BESLAN, Russia (Reuters) - Russia's top general threatened on Wednesday to attack "terrorist bases" anywhere in the world, as security services put a $10 million bounty on two Chechen rebels [Aslan Maskhadov and Shamil Basayev] they blame for last week's school siege.


"As for launching pre-emptive strikes on terrorist bases, we will carry out all measures to liquidate terrorist bases in any region of the world," said General Yuri Baluevsky, chief of Russia's general staff. (via Yahoo! News)
Sounds like Vladimir has incorporated parts of the Bush Doctrine into Russian foreign policy. I doubted then that Putin would (or could) respond beyond the Russia's immediate sphere of influence, but Dan Darling corrected me. From this Winds of Change thread, apparently, the comment permalinks don't work when linked from Blogger.

My comment:
I have a feeling there will be a pretty significant response, because Putin's speech highlighted a lot of weaknesses, which was quite surpising, because as you know, his whole presidency is based on an image of tough, uncompromising, strength when it comes to Chechnya. And he might conclude that the only way to redeem that "credibility" is to be brutal and launch some kind of offensive. Plus, not doing anything other than reforming his security services (while important) is an invitation to more horrendous attacks like this one. So, he might have no choice but to respond.
His reply:
The idea of a massive Russian invasion of Georgia proper or just Pankisi is still very much on the table, I suspect. They also now have to deal with Basayev's infrastructure in Ingushetia that would have had to have existed in order for the incursion into North Ossetia to have ever occurred. As it now stands, Russian forces have sealed off North Ossetia and are launching an aggressive search for any of the hostage-takers who may have escaped (they already paraded one escapee around on Russian TV). That should be their top priority while they assess the situation, identify who the foreign backers were (I imagine that Abu Omar al-Saif is getting his checks signed by someone other than bin Laden) and make preparations to neutralize them. Keep in mind that the Russians assassinated Zelimkhan Yandarbiyev [in Qatar, no less!], the former Chechen president and Wahhabi ideologue who convinced Mullah Omar to recognize Chechen "independence," back in 2003 after they'd linked him to the theater seige. If I were a prince in a certain Magic Kingdom, I'd be doubling my security and getting somebody else to start my car and taste my food right about now.
That's a very interesting idea. I was initially dismissive of the Russians doing anything inside Saudi Arabia, as yes, they are basically the ideological epicenter of Islamism, but taking out a prince (I would include clerics too, if a direct link could be made) or two would hardly solve anything. Well, besides pissing off the royal family and if that the case, I'm sure they'd be able to get in contact with an al Qaeda cell and not so covertly fund an attack on Russia in retaliation. General Yuri Baluevsky's comments about striking terrorist bases made in sound like he was talking about the Pankisi Gorge or Ingushetian terrorist infrastructure set up by al Qaeda and various Chechen nationalists.

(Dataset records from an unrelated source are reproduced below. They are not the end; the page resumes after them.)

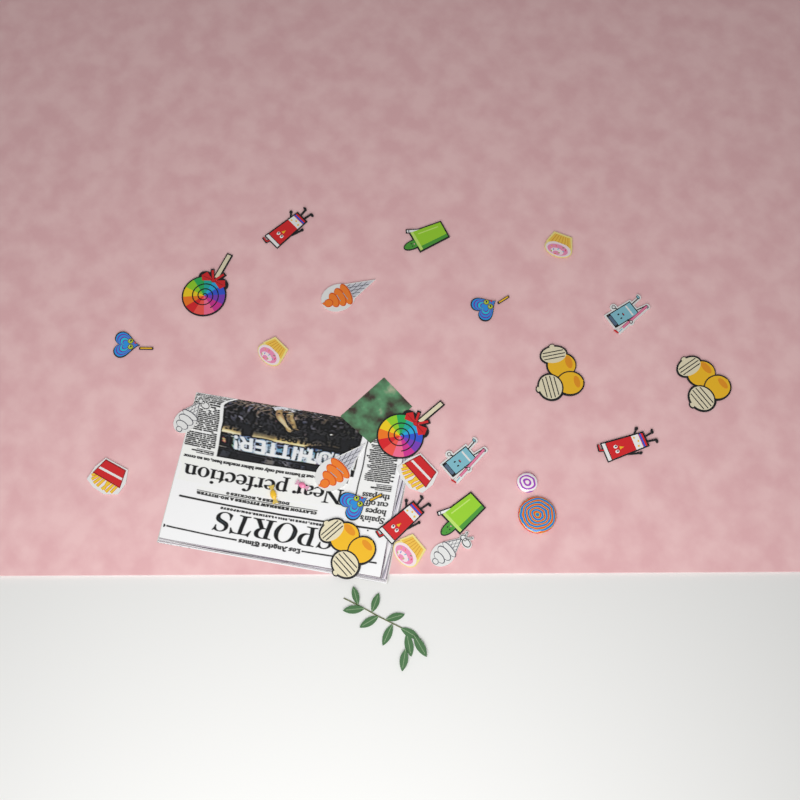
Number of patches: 24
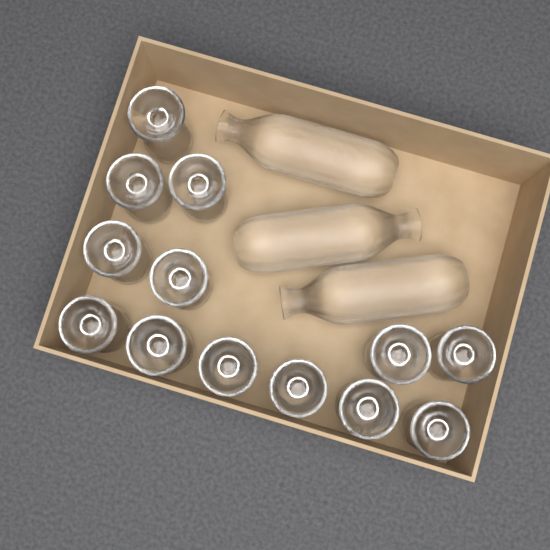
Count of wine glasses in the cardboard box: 13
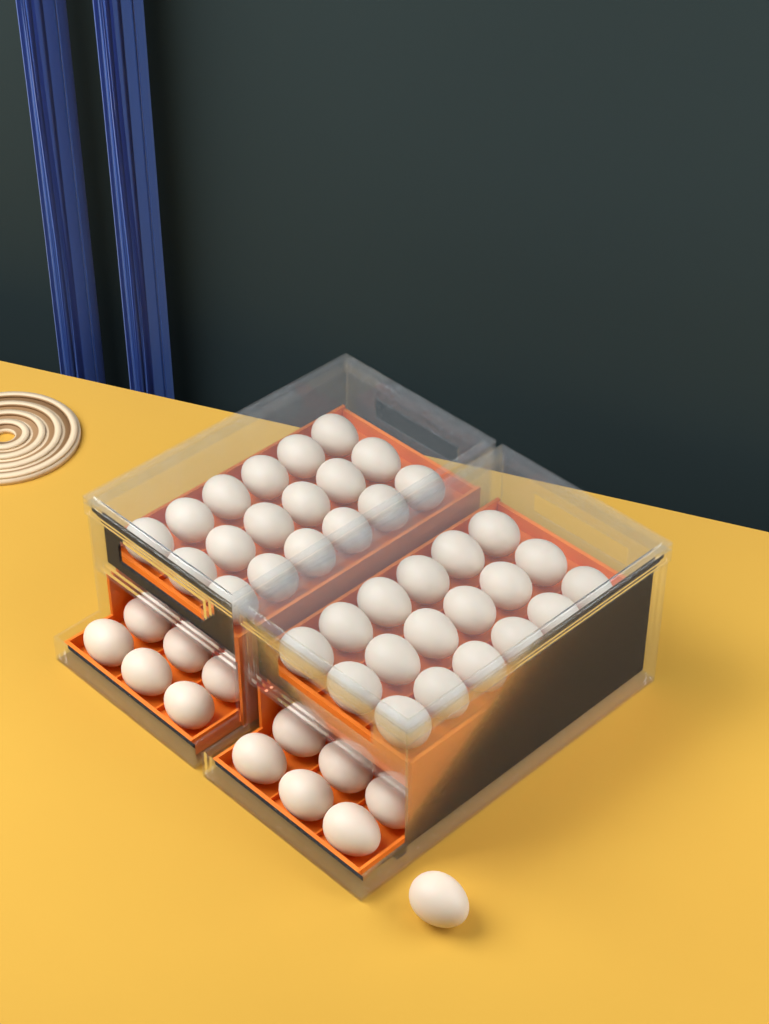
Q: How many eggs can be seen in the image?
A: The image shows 49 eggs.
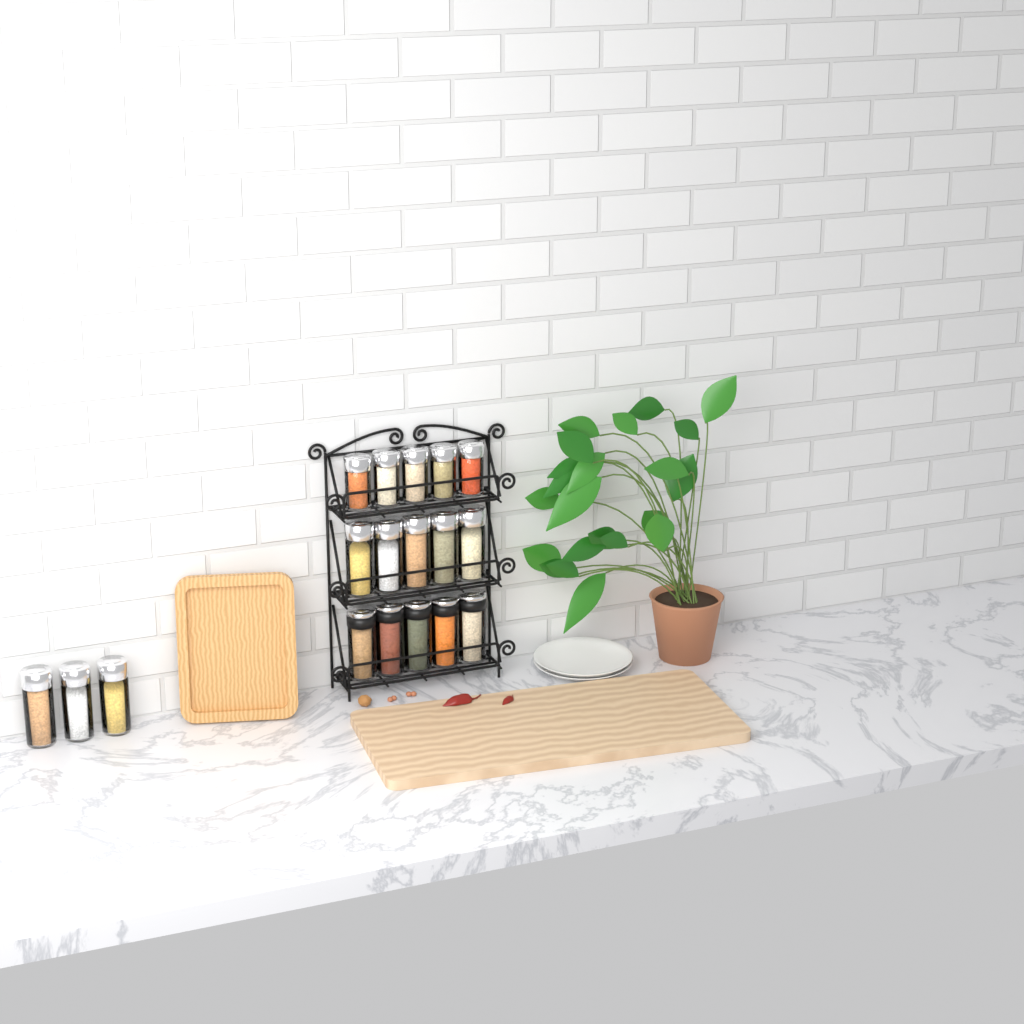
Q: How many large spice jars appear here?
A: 13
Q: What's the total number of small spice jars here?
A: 5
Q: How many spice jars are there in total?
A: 18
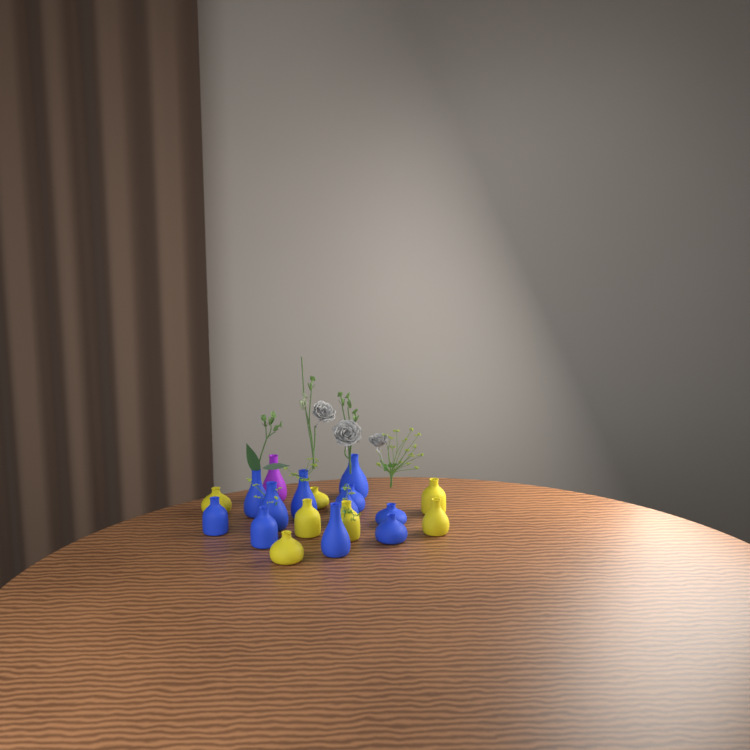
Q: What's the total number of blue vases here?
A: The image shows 11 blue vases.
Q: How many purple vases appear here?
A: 1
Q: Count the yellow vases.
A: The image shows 7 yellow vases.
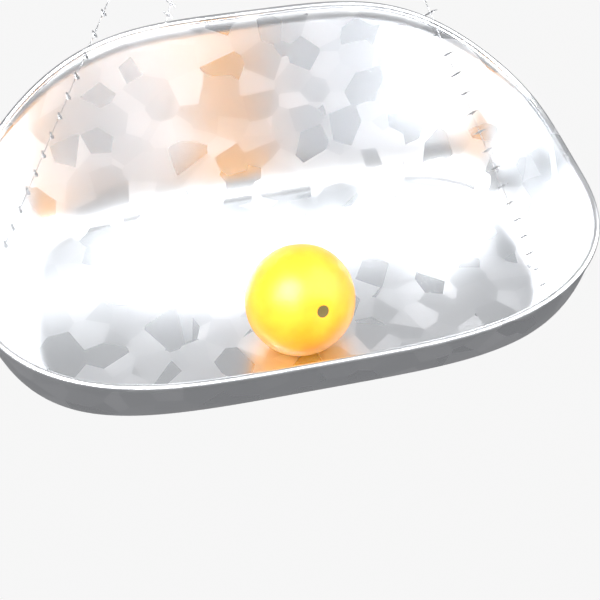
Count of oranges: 1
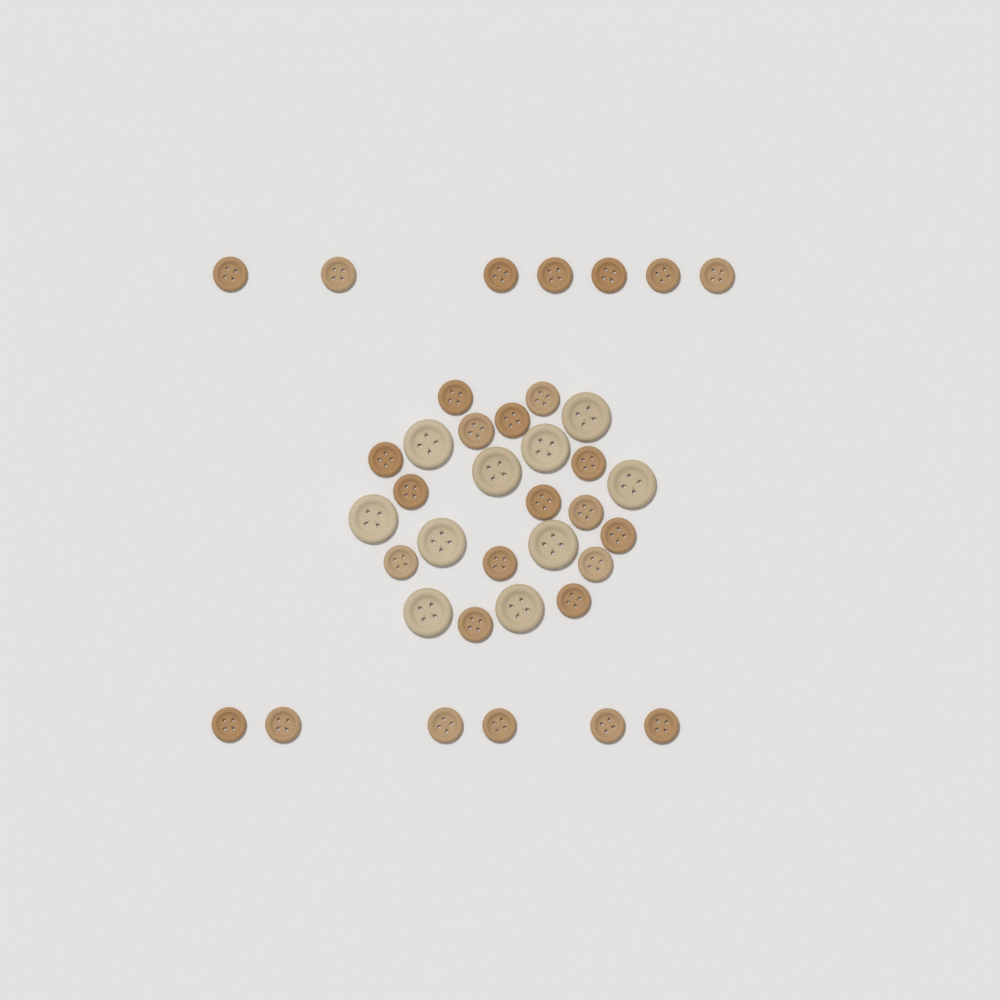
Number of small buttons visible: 28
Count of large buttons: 10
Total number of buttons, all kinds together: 38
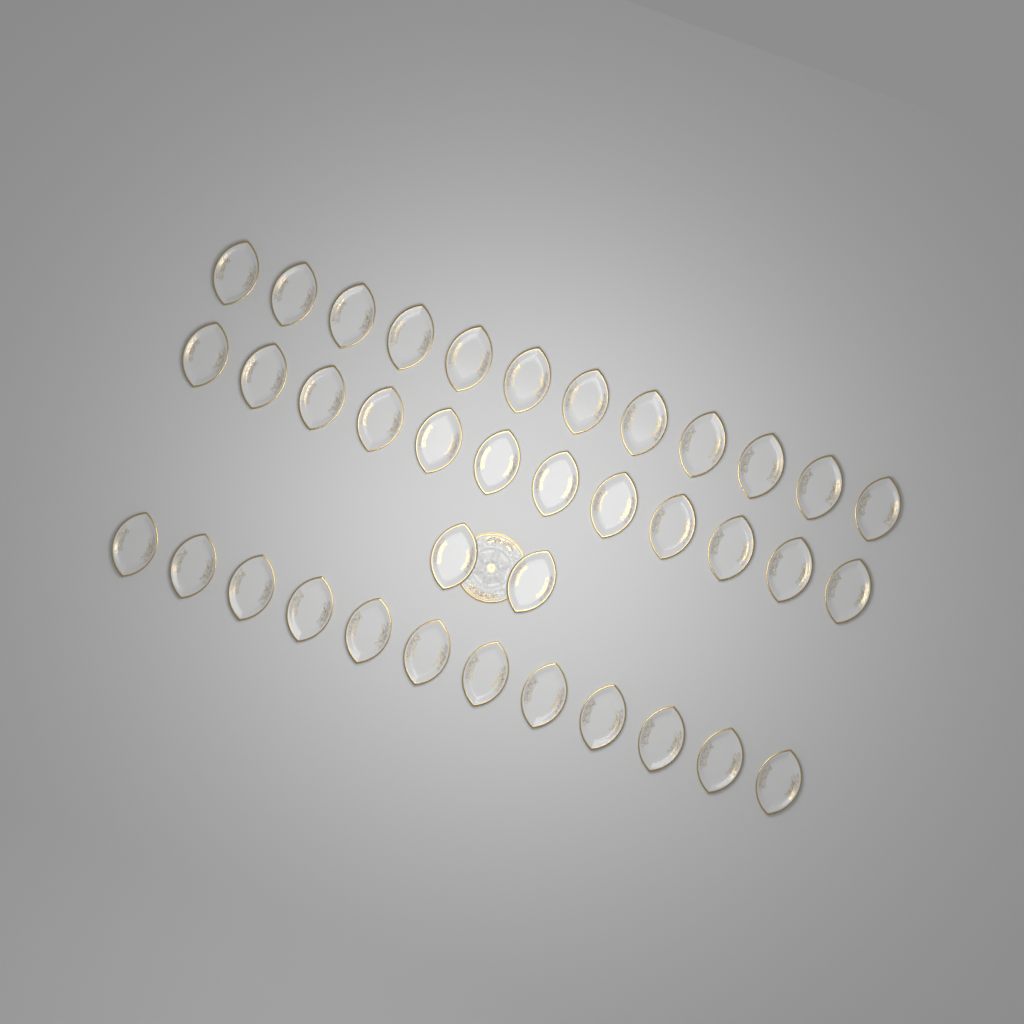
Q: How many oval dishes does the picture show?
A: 38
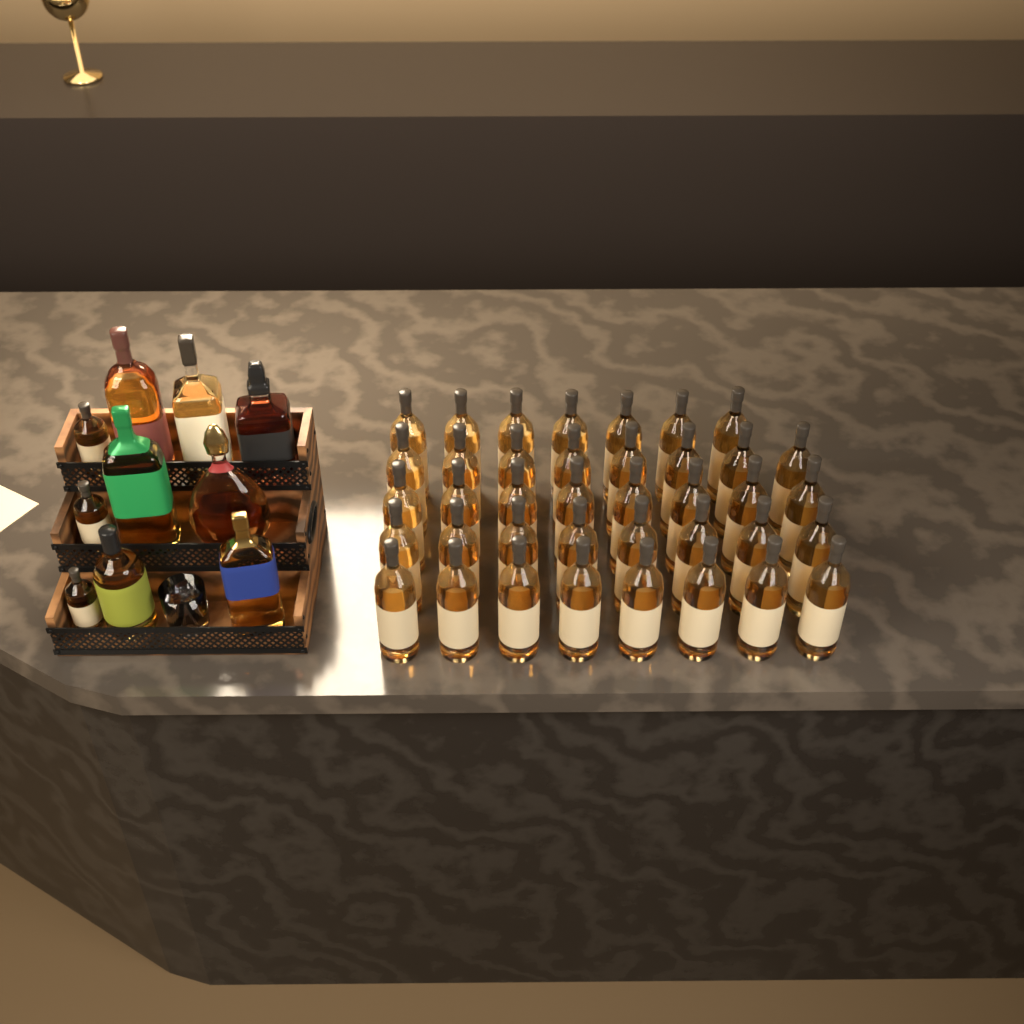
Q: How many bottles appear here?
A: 49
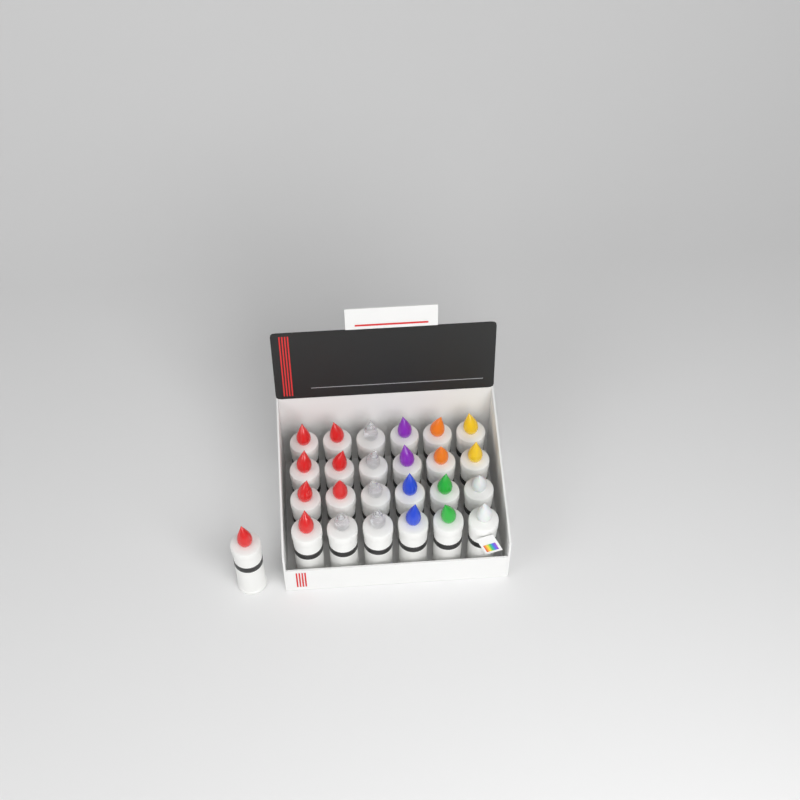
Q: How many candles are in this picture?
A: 25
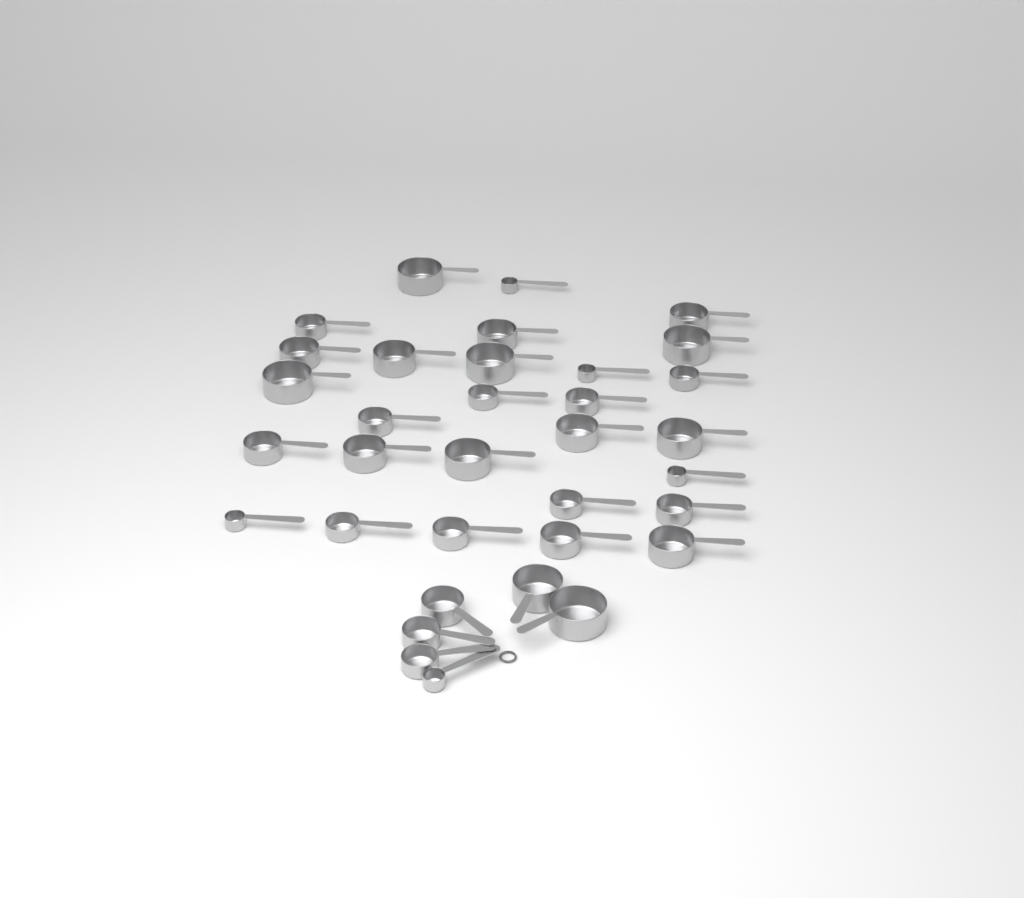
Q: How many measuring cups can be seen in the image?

All in all, I expect Putin to join with Bush on many more issues from now on and I can foresee this strengthening Bush's hand in relation to the national security canard. On the other hand, it could put more strains in the Russo-American relationship because what if Putin decides to take a harder line with US allies Georgia, Pakistan, Saudi Arabia and whoever else. Time will tell.

Unfortunately, Russia doesn't fight wars like we do. They leveled the Chechen capital twice, killing thousands. Dan says the total civilian casualities for the second Chechen War is around 80,000! The next month could be pivital in the war on terror.